The strategic urgency
The context in which this shift is taking place is not subtle. Dario Amodei, CEO of Anthropic, wrote in January 2026an essayof 20,000 words in which he warned that AI is killing humanity"almost unimaginable power"gives and that it"deeply unclear"is whether our systems have the maturity to wield that power.
Amodei's timeline is concrete: he expects AI systems with intellectual capabilities comparable to or higher than Nobel Prize winners - what Anthropic describes as"a country of geniuses in a data center"- can arise in"late 2026 or early 2027".
At the same time, he warns that AI is a"unusually painful"will cause disruption to the labor market because the impact will be broader and faster than previous technological shifts.
For organizations building or transforming technology with it, the message is clear: the quality of what you can build with AI will have fundamentally changed by 2026. But unlocking that quality requires discipline, expertise and a conscious approach.
What makes the difference in practice?
Based on the trends and experiences we see at thinkagain, agentic engineering differs from vibecoding in five crucial points:
1. Context is kingThe shift from "prompt engineering" to "context engineering" - the systematic design of the information you give to AI models - is perhaps the most important development of 2025-2026. MCP,agents.mdfiles, reference applications: it's not about better prompts, it's about better context.
2. Testing is the dividing lineThe biggest difference between vibecoding and agentic engineering is the role of tests. With a solid test suite, an AI agent can iterate until all tests pass, delivering high reliability. Without testing, an agent happily declares "done" on broken code.
3. Pre-deployment architectureAgentic engineering does not start with a prompt but with an architectural decision. Which tasks do you delegate? To which agents? With what quality criteria? How do you validate the result?

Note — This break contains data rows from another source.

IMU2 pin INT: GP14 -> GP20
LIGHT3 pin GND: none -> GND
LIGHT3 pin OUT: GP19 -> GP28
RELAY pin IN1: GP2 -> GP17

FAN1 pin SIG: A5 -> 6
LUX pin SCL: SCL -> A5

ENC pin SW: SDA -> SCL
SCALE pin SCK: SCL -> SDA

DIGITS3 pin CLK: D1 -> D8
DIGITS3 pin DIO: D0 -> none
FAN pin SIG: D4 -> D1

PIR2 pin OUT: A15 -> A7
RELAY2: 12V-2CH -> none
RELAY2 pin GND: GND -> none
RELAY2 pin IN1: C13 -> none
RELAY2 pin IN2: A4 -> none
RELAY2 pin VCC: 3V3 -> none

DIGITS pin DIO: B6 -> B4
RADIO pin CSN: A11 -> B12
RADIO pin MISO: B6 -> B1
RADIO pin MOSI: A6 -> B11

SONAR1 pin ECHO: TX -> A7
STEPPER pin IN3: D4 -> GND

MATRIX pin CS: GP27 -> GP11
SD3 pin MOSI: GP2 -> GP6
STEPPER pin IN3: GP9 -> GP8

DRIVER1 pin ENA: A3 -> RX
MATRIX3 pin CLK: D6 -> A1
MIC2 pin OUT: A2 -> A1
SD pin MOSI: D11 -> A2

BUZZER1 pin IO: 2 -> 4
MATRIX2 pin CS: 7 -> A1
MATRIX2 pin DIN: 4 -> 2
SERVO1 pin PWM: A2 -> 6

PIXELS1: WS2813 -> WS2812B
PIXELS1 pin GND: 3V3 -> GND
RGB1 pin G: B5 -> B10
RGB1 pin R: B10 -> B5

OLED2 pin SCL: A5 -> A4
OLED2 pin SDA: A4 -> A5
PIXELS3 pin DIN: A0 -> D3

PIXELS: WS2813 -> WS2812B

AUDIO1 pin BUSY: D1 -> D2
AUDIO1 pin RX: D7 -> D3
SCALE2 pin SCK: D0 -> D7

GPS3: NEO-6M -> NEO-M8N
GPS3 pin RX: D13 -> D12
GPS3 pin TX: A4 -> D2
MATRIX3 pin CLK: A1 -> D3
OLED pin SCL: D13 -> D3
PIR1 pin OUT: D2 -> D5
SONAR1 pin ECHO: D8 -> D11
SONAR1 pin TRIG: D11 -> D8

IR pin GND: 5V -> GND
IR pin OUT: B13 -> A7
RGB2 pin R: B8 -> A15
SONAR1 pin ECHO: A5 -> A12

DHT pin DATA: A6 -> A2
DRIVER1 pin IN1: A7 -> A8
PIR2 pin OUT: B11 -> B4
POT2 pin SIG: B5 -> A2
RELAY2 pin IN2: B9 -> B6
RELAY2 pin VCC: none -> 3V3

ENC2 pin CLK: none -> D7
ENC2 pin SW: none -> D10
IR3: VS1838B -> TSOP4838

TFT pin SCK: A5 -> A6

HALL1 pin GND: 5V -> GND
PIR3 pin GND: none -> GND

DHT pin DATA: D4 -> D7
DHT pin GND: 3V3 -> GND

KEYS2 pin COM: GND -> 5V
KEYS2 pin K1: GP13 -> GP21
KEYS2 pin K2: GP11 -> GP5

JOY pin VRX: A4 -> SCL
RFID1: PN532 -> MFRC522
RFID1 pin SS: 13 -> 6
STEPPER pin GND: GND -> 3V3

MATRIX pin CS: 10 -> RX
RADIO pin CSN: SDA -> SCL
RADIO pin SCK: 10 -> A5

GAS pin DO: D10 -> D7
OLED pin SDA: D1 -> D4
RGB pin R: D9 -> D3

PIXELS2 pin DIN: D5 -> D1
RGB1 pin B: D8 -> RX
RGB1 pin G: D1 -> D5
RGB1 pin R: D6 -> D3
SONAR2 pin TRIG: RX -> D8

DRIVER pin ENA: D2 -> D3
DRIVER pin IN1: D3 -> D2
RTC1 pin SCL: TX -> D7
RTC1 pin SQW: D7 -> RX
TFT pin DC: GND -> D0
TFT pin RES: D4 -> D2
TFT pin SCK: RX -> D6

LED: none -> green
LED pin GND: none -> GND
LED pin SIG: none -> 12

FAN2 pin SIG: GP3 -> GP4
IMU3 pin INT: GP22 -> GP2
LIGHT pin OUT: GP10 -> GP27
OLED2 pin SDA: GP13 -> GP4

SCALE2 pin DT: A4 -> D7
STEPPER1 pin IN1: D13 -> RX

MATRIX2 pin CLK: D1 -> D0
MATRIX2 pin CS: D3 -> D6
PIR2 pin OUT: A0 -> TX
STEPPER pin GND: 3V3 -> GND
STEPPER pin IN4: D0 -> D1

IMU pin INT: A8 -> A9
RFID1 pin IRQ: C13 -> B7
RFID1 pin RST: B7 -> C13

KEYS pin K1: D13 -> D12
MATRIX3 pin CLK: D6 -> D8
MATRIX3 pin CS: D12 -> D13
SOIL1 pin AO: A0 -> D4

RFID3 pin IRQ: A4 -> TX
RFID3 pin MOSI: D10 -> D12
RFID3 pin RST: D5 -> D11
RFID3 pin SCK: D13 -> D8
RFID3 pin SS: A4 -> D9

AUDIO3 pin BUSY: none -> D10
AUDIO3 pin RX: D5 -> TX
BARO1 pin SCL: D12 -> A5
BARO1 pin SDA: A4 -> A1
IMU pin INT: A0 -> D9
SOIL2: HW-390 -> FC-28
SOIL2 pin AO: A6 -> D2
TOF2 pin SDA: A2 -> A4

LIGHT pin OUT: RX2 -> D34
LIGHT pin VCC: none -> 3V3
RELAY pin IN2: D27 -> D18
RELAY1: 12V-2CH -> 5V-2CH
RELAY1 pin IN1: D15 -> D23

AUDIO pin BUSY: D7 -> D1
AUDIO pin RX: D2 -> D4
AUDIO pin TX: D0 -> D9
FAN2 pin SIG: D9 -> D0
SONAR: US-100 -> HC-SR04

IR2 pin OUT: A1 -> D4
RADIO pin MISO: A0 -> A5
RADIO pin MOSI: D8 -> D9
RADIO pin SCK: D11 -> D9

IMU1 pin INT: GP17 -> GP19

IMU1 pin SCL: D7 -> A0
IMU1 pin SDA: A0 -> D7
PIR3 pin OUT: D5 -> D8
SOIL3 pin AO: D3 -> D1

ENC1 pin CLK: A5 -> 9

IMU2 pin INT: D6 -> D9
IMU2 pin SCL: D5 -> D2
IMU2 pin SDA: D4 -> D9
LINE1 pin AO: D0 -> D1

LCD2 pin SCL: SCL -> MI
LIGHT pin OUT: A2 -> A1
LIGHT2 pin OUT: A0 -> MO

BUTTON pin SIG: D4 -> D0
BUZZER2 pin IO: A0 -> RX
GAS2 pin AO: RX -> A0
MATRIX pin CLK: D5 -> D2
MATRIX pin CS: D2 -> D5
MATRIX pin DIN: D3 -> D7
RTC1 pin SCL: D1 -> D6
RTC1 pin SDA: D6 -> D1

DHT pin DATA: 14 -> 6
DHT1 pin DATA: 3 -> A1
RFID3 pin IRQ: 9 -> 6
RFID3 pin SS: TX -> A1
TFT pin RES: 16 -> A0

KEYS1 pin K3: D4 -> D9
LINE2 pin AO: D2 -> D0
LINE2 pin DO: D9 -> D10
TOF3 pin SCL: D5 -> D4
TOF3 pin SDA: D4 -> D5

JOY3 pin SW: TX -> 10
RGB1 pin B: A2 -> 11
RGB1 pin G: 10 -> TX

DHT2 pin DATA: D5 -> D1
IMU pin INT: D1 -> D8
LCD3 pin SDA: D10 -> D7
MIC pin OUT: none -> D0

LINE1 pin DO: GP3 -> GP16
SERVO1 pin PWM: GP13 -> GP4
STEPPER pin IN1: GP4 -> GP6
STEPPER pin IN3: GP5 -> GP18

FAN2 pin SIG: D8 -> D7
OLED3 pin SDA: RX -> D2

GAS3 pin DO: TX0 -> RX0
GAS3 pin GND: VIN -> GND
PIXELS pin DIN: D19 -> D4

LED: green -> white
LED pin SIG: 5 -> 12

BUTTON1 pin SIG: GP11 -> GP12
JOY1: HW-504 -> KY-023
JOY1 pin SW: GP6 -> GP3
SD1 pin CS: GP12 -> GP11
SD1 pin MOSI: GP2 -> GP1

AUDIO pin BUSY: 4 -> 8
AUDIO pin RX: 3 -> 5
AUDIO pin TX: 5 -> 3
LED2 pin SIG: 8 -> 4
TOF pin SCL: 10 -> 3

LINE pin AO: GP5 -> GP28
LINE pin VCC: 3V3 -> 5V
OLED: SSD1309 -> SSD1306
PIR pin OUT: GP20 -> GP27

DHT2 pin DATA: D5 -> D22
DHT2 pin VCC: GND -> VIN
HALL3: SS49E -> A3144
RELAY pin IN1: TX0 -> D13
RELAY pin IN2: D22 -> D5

4. Security by designAs agents work more autonomously across larger codebases, security vulnerabilities can spread faster than human reviewers notice them.OWASPpublished their Top 10 for Agentic Applications in early 2026 - a sign that security has become a first-class concern.
5. Human judgment as a core competencyThe value isn't in typing code - it's in assessing, directing and validating what AI produces. This requires in-depth knowledge of the domain, the technology and the context in which a solution functions.
Conclusion: the promise becomes reality
2025 proved that AI can fundamentally change the way we build software. 2026 is the year when that promise becomes reality, but only for organizations and professionals who understand that the quality of the output is determined by the quality of the orchestration.
Karpathy sums it up optimistically:"In 2026, we're likely to see continued improvements on both the model layer and the new agent layer. I feel excited about the product of the two and another years of progress."
The question is no longer whether AI will transform the work of engineers. The question is whether you as a professional, as a team, as an organization develop the discipline and craftsmanship to lead that transformation instead of following it.
Agentic engineering is not a hype. It's a profession. And 2026 is the year to learn it.